Finetuning models for alternative uses
The standard use of model finetuning is fairly easy to get started with. If we just want to adjust the parameters of the entire model to change the type of classification task we’re performing then we can create a new model to wrap the existing one, then change the output dimension and retrain. We can achive this with this code:
class NewNet(torch.nn.Module):
def __init__(self, new_output_shape):
super(NewNet, self).__init__()
self.googlenet = torchvision.models.googlenet(weights='IMAGENET1K_V1')
output = torch.nn.Linear(self.googlenet.fc.in_features, new_output_shape)
self.googlenet.fc = output
def forward(self, x):
logits = self.googlenet(x)
return logits
Here we’re taking a GoogLeNet model from torchvision, loading the pre-trained weights and adding a custom Linear
layer at the top to manipulate the output shape to whatever we need it to be for the classifcation task we’re trying to solve. Then in the forward
function we just pass it to the GoogLeNet and get the output logits. Once this has been set up, we’d just train the network as normal and (provided the classification task isn’t too far from the original task of the pre-trained network), it should converge to a good solution quite quickly since we’re leveraging the features the network has already learned.
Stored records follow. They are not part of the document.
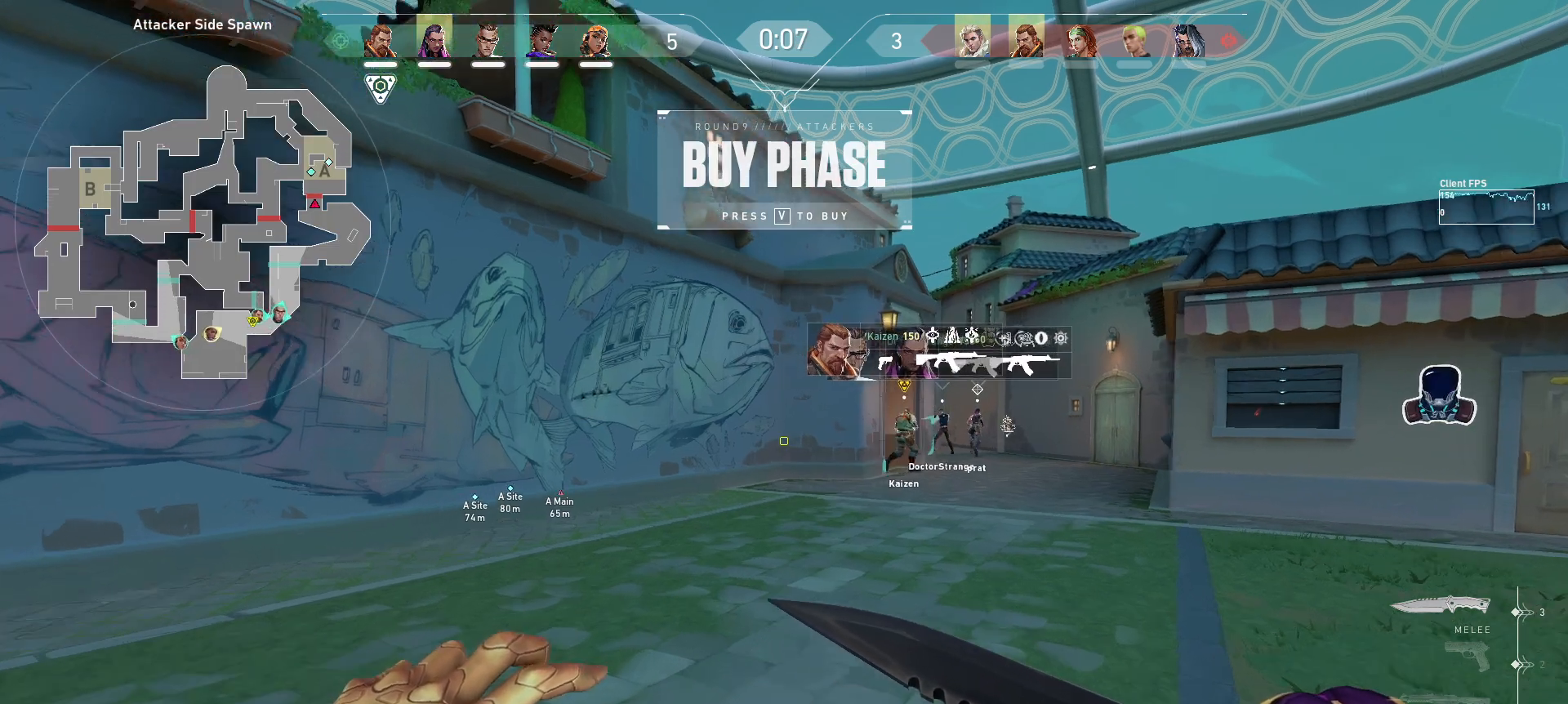
Gameplay with keyboard and mouse; each line is a JSON object with the keys and mouse buttons held at the frame after it. "events" lists presses ("down") and releases ("up") of "a", "ctrl", "d", "e", "q", "s", "shift", "space", "w", "mouse_left", "mouse_wheel", "mouse_right", "mouse_mb4" and "mouse_mb5" between this image and that frame as [ms after this image, input, new state], when the widget could be followed in between. "mouse_left", "mouse_wheel", "mouse_right", "mouse_mb4", "mouse_mb5" = the "left", "wheel", "right", "mb4", "mb5" buttons of the "mouse" list. No other keys are recorded. "wheel" means that the mouse wheel is clicked or scrolled. Mouse movement is not recorded.
{"keys": ["d", "w"], "mouse": [], "events": [[150, "d", "down"]]}
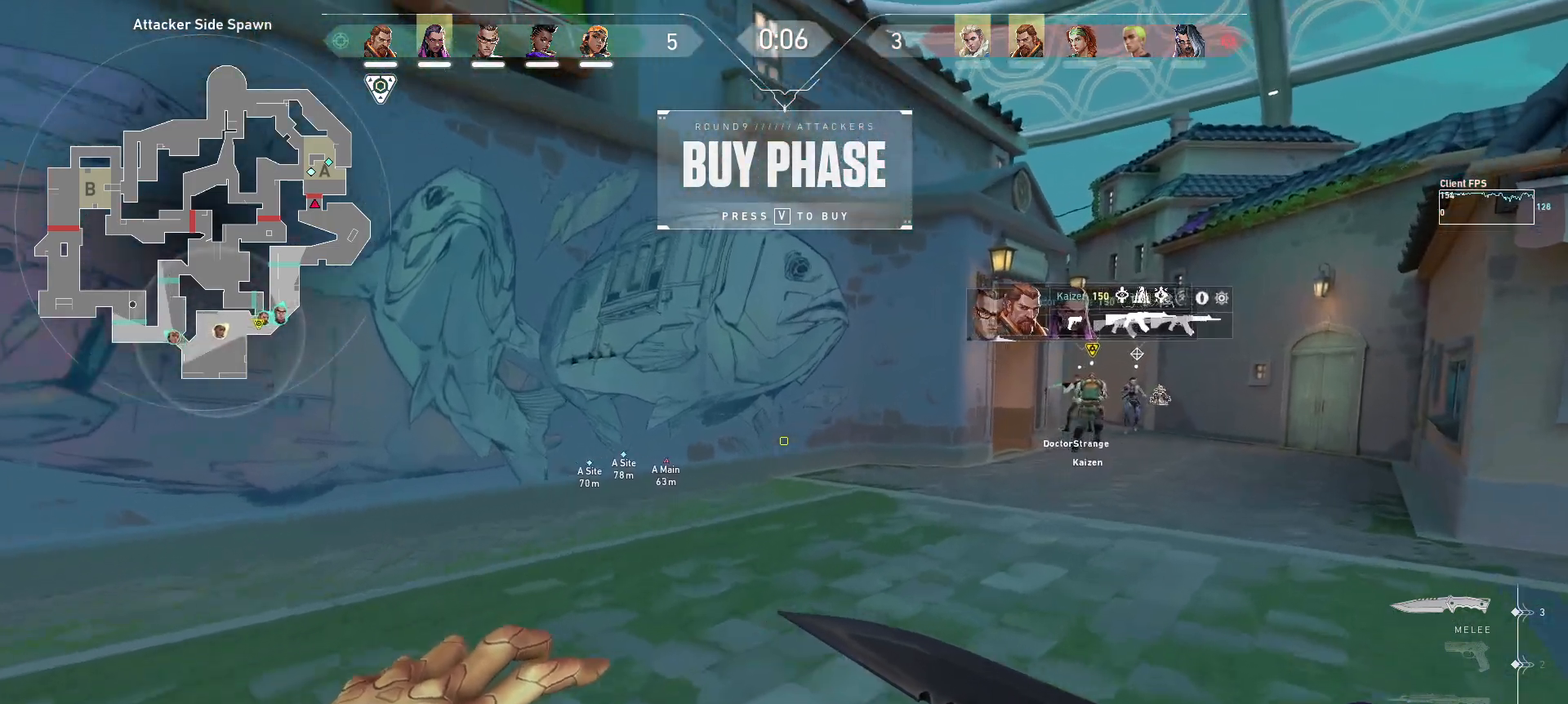
{"keys": ["w"], "mouse": [], "events": [[483, "d", "up"]]}
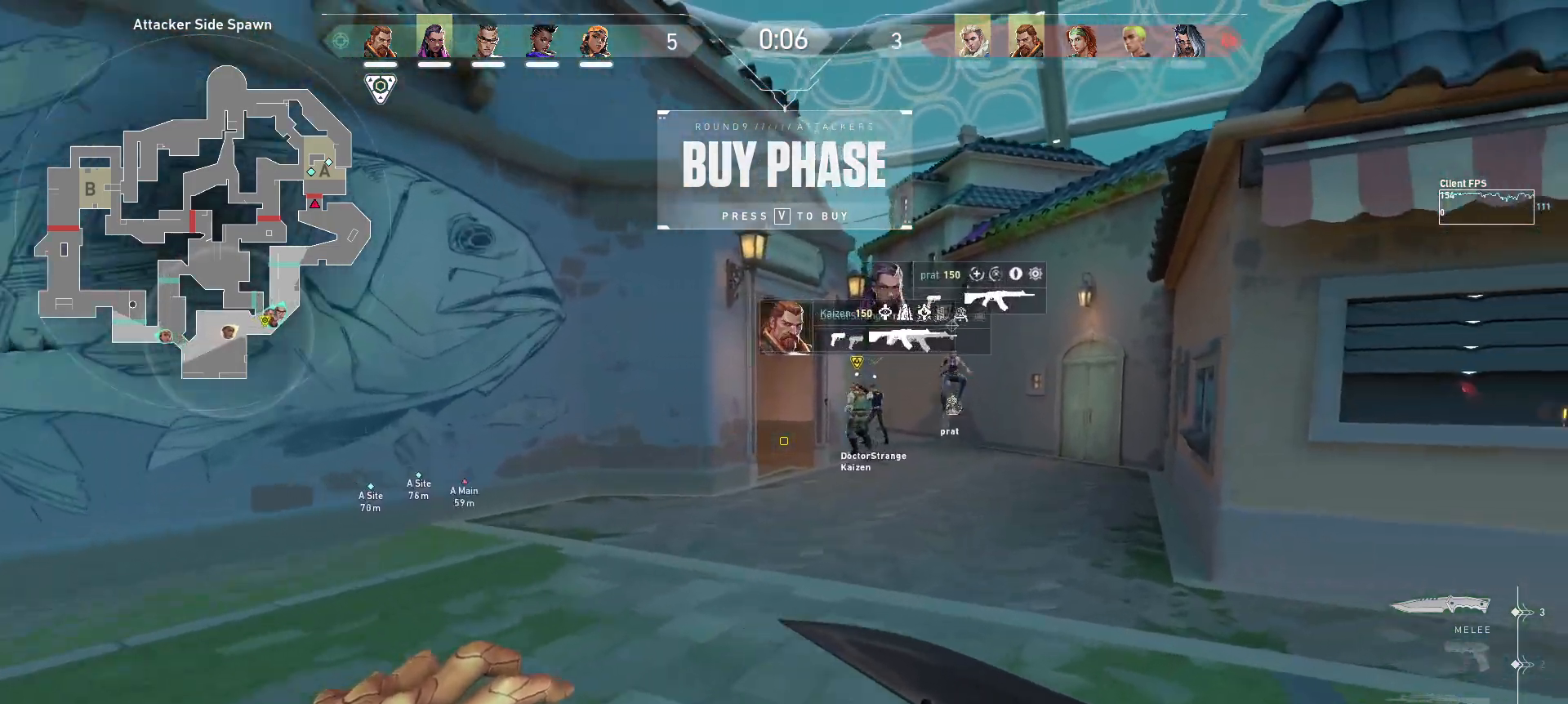
{"keys": ["w"], "mouse": [], "events": []}
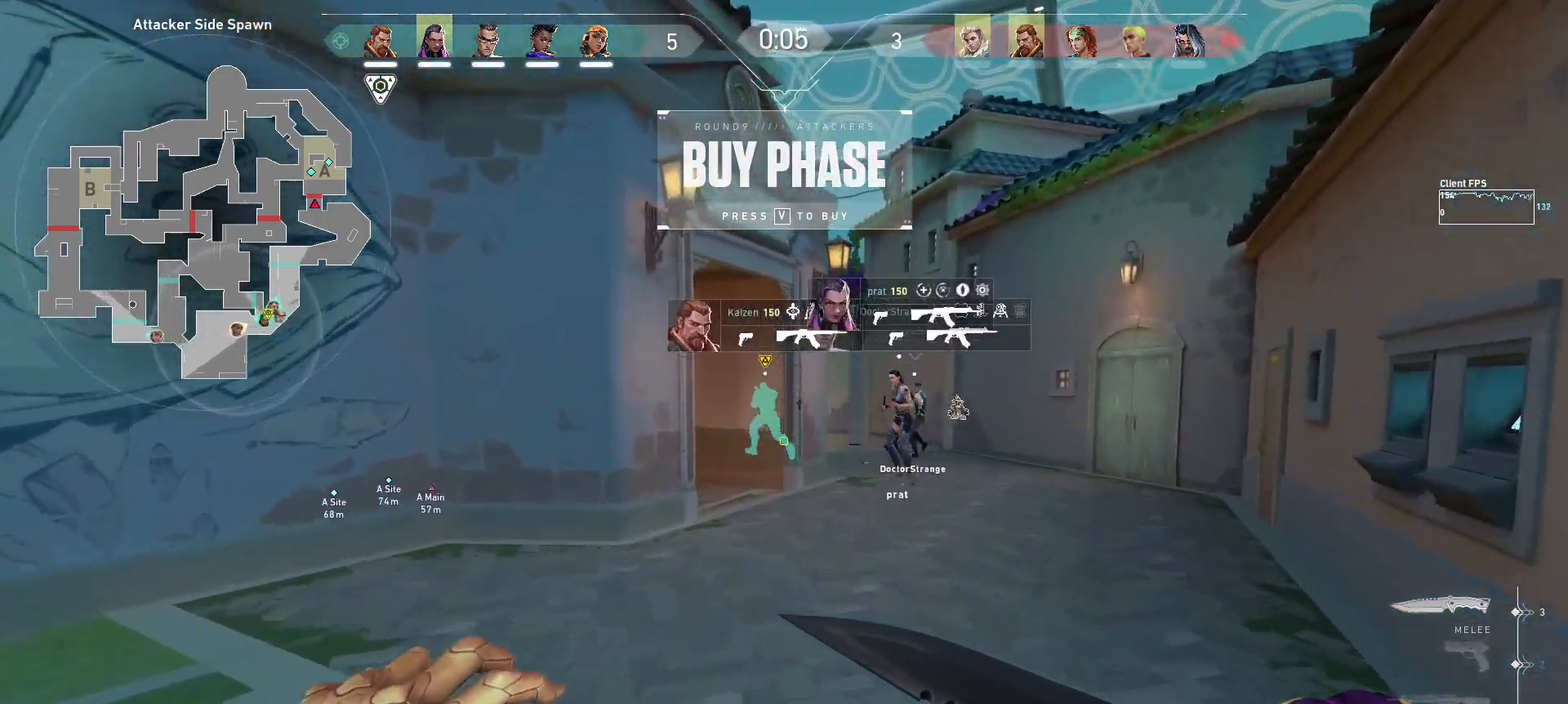
{"keys": ["d", "w"], "mouse": [], "events": [[133, "d", "down"]]}
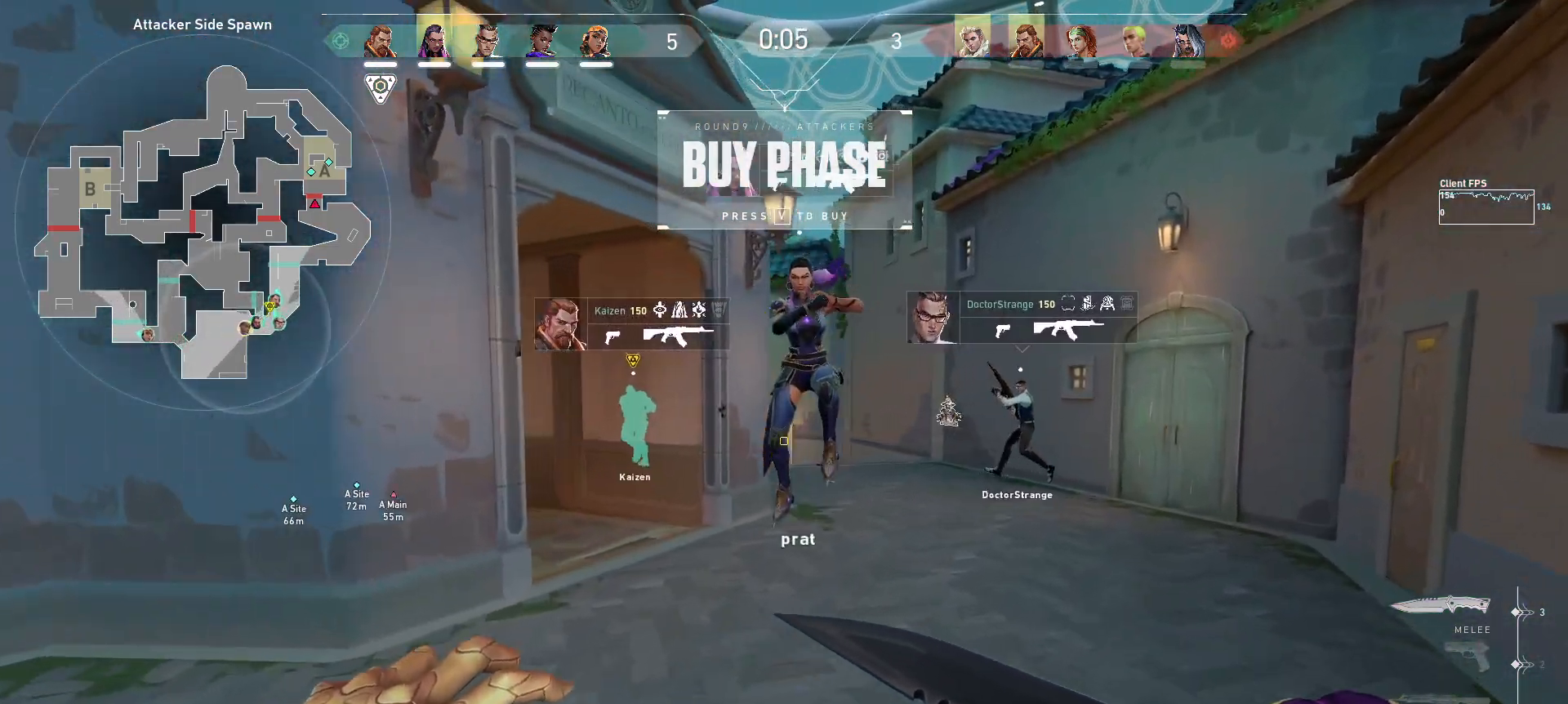
{"keys": ["s"], "mouse": []}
Things get a bit more complicated if we want to freeze a part of the network before retraining! In the previous example we were allowing the entire network to be retrained, so parameters from the very early or very late layers could be adjusted to help us with the current classification task. If we freeze layers, we’re specifically telling the parameters in those layers not to change. The early layers of a network are usually frozen since they extract the more fundamental aspects of the data which does not change massively between similar datasets (e.g. vision based networks usually extract Gabor filters in the first few layers). Freezing these layers can speed up network training which can be critical depending on the amount of compute you have available to you.
The layer freezing is in the code below:
def freeze_weights(self, threshold_layer, verbose=False, invert=False):
"""
threshold_layer (str): This and subsequent layers will be re-initialised
invert (bool): Invert the freezing/non-freezing (early layers not frozen, later layers frozen)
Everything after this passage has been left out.